[Passage shown]
Mrs. Olayinka Oremade is one of the beautiful successful and intelligent managers with the Forever life changing group. She is also an entrepreneur, philanthropist and health coach.
She has been able to empower a lot of women through her foundation. She is very passionate about her job and uses herself as an example for younger ones to emulate, she started from nothing but now something today, impacting and remain an inspiration to mary youths especially women in the society.
She is the founder of Health and homes online TV, where she treats life threatening ailment on weekly basis, so people can learn, take their health serious and also profer possible solutions to this life threatening desease. STDs is one of the topics, she just teated. Her mission is to impact minimum of 40,000 Nigerians towards ensuring they live healthy and wealthy.
Sexually Transmitted Diseases (STDs) are infections that pass from one person to another through sexual contact.
[/Passage shown]
The task - Echo the whole passage about Olayinka Oremade word for word. The records are separate material, apart from the passage about Olayinka Oremade.
[Input data]
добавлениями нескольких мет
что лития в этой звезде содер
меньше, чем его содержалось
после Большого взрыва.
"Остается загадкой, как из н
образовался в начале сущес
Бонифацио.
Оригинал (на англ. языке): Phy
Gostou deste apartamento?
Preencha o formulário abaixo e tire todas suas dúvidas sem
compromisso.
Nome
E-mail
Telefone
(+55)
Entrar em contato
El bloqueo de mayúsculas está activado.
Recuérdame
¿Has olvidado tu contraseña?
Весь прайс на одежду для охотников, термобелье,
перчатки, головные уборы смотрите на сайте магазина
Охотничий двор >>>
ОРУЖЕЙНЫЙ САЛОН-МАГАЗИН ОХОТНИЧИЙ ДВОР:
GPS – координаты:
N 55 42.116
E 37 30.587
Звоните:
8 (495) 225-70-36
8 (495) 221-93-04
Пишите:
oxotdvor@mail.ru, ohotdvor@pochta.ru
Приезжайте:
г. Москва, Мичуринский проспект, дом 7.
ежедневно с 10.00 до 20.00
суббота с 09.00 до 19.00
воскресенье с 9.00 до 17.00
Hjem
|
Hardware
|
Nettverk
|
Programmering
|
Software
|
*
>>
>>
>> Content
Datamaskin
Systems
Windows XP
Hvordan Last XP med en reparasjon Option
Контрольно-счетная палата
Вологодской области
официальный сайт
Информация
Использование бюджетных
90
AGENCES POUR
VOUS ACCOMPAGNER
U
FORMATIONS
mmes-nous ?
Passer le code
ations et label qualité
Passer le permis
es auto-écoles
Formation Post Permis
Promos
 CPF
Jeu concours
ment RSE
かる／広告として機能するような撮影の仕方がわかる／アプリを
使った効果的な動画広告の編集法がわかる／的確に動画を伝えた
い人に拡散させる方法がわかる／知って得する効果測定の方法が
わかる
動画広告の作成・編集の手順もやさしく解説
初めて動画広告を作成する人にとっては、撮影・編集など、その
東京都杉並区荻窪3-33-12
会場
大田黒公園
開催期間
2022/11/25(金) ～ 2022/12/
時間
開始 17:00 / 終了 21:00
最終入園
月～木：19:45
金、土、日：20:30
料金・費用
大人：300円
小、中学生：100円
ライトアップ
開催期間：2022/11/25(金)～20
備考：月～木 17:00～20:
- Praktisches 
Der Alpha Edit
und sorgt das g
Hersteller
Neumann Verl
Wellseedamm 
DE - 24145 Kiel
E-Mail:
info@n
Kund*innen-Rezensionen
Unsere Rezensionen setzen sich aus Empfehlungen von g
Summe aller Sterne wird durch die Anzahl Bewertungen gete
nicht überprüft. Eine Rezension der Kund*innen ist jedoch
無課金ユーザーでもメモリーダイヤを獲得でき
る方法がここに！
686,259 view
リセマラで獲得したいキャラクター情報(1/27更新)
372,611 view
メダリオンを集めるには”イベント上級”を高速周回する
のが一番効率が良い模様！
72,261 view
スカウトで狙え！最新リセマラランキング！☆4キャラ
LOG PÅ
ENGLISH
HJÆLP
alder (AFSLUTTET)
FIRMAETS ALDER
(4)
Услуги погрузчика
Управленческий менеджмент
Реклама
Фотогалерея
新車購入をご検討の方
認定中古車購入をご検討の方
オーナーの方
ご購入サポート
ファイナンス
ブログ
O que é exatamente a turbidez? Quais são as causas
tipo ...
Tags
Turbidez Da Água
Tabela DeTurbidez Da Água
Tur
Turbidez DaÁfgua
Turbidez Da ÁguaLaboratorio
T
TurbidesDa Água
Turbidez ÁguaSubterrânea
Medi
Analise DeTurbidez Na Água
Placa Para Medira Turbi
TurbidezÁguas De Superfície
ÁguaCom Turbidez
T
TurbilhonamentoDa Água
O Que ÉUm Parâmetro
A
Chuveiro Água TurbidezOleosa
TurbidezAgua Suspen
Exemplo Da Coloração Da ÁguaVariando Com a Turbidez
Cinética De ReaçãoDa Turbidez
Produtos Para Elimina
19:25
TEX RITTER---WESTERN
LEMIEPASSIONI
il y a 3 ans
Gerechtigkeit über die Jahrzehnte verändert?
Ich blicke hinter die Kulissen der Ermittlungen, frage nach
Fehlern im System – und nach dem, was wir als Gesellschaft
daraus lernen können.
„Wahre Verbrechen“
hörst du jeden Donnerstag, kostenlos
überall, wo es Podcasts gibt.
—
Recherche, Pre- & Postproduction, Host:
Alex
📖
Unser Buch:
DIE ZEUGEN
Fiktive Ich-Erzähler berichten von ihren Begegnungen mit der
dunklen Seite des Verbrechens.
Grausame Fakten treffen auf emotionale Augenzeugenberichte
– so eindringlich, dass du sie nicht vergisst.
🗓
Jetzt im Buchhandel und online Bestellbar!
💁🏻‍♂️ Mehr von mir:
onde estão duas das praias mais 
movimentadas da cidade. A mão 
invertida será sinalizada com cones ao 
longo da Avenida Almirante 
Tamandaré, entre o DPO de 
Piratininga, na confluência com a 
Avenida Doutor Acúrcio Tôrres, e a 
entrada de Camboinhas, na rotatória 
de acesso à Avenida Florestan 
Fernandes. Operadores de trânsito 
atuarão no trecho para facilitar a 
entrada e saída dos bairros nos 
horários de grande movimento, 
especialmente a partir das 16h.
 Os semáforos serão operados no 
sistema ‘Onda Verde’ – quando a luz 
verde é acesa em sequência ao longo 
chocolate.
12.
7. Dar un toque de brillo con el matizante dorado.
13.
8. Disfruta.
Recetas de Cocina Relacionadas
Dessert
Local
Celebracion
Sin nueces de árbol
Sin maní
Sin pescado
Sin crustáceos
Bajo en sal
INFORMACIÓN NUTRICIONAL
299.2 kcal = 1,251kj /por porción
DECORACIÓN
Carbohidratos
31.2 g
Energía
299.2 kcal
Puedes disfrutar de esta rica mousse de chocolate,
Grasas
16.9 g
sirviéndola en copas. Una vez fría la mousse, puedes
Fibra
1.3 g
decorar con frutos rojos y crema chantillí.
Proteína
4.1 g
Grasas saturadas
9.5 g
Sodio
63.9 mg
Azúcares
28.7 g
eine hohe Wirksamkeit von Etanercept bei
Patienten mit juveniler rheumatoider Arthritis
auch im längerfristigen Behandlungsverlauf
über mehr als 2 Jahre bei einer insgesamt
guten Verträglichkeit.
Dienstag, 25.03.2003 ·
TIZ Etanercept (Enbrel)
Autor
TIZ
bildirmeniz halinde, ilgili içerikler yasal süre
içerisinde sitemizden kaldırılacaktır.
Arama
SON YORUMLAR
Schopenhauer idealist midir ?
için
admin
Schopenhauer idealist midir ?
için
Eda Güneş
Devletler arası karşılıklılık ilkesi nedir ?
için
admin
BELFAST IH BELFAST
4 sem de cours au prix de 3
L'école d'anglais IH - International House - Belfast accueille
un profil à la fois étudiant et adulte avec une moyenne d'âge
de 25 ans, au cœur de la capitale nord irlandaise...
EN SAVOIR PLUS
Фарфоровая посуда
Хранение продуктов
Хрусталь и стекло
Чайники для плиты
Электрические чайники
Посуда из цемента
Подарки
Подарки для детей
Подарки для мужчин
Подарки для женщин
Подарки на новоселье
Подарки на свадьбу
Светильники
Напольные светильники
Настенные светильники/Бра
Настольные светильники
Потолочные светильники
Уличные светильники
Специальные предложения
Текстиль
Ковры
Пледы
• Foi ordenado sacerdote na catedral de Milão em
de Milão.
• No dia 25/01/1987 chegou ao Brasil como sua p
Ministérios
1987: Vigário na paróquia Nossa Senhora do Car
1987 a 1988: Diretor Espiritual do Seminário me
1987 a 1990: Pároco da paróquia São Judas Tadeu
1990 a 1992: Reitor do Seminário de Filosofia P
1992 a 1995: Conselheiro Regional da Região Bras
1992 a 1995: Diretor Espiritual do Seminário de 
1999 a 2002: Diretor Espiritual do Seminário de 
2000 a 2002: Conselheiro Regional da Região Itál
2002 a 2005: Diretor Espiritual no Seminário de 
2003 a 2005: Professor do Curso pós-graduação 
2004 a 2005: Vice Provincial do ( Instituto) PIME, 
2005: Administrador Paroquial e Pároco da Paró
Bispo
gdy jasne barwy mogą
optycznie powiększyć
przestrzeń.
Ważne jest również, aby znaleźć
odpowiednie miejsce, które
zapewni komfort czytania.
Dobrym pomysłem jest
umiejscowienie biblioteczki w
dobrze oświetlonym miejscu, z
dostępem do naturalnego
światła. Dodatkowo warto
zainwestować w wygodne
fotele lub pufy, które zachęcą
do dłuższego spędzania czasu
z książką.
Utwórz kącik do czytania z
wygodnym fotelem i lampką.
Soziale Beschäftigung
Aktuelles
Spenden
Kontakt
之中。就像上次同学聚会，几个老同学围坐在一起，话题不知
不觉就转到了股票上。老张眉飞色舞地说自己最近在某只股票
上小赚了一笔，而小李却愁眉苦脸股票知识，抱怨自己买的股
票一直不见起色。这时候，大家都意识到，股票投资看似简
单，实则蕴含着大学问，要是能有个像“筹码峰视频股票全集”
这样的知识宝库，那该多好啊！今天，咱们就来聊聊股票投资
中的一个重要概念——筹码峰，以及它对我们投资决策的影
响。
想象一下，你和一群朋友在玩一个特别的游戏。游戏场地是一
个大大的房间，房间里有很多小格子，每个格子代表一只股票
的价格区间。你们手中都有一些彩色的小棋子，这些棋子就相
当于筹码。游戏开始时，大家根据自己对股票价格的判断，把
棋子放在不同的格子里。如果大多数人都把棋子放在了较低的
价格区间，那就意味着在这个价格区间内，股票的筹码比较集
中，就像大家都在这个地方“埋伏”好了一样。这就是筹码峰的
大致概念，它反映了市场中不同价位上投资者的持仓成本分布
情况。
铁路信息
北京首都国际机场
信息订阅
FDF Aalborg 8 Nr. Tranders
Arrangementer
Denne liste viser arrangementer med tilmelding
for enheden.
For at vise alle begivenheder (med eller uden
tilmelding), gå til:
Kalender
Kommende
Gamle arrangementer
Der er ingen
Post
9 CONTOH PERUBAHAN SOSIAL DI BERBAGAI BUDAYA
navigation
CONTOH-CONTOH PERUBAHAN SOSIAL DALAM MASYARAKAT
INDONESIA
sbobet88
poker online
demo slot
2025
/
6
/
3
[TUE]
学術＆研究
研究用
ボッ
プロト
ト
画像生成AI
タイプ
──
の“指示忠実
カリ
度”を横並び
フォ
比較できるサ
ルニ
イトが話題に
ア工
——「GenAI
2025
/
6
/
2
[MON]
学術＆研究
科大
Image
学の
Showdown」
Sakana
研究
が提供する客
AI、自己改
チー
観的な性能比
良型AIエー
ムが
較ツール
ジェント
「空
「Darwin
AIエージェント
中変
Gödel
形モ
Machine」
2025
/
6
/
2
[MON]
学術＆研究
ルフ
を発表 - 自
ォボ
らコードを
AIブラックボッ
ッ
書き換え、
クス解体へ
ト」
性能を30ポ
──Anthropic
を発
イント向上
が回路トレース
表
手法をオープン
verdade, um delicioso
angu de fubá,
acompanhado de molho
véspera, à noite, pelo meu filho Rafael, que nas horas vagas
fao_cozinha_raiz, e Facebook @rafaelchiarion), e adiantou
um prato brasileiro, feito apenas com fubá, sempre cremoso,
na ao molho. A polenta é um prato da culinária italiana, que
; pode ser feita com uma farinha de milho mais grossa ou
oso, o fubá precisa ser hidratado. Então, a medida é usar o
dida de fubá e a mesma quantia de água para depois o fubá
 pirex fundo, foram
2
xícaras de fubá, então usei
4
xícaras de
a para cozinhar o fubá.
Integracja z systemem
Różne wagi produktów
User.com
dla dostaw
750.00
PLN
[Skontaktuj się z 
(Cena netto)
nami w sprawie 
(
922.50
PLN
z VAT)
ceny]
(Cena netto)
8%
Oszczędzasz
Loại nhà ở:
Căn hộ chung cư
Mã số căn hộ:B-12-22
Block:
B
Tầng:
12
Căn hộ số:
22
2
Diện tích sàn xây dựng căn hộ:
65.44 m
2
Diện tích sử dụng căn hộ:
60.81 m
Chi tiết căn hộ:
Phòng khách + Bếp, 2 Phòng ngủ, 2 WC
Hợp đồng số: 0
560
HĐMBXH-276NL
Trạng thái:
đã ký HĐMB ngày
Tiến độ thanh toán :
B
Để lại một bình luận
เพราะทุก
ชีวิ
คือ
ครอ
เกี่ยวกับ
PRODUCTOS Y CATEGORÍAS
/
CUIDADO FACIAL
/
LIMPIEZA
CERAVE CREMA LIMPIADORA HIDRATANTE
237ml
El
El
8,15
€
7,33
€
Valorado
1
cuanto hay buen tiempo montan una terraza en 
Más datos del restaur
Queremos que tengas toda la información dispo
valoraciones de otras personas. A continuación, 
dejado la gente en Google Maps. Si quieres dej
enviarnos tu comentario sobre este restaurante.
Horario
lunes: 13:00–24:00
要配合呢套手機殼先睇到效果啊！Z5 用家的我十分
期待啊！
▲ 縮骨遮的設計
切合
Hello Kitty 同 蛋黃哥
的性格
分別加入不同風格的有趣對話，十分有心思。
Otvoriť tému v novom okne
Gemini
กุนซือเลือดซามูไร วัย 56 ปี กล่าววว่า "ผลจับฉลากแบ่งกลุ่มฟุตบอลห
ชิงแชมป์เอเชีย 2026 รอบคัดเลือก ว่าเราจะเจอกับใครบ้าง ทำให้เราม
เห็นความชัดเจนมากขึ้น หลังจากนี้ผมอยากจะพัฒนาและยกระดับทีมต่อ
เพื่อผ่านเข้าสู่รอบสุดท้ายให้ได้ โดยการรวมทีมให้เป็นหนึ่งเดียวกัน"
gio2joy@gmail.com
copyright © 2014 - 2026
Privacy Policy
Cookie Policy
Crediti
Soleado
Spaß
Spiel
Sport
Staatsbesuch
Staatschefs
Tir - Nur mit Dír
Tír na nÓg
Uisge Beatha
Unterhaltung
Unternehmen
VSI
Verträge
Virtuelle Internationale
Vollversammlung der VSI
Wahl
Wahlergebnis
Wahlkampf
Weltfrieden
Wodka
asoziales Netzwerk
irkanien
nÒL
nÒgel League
[/Input data]
Output for this task -
Mrs. Olayinka Oremade is one of the beautiful successful and intelligent managers with the Forever life changing group. She is also an entrepreneur, philanthropist and health coach.
She has been able to empower a lot of women through her foundation. She is very passionate about her job and uses herself as an example for younger ones to emulate, she started from nothing but now something today, impacting and remain an inspiration to mary youths especially women in the society.
She is the founder of Health and homes online TV, where she treats life threatening ailment on weekly basis, so people can learn, take their health serious and also profer possible solutions to this life threatening desease. STDs is one of the topics, she just teated. Her mission is to impact minimum of 40,000 Nigerians towards ensuring they live healthy and wealthy.
Sexually Transmitted Diseases (STDs) are infections that pass from one person to another through sexual contact.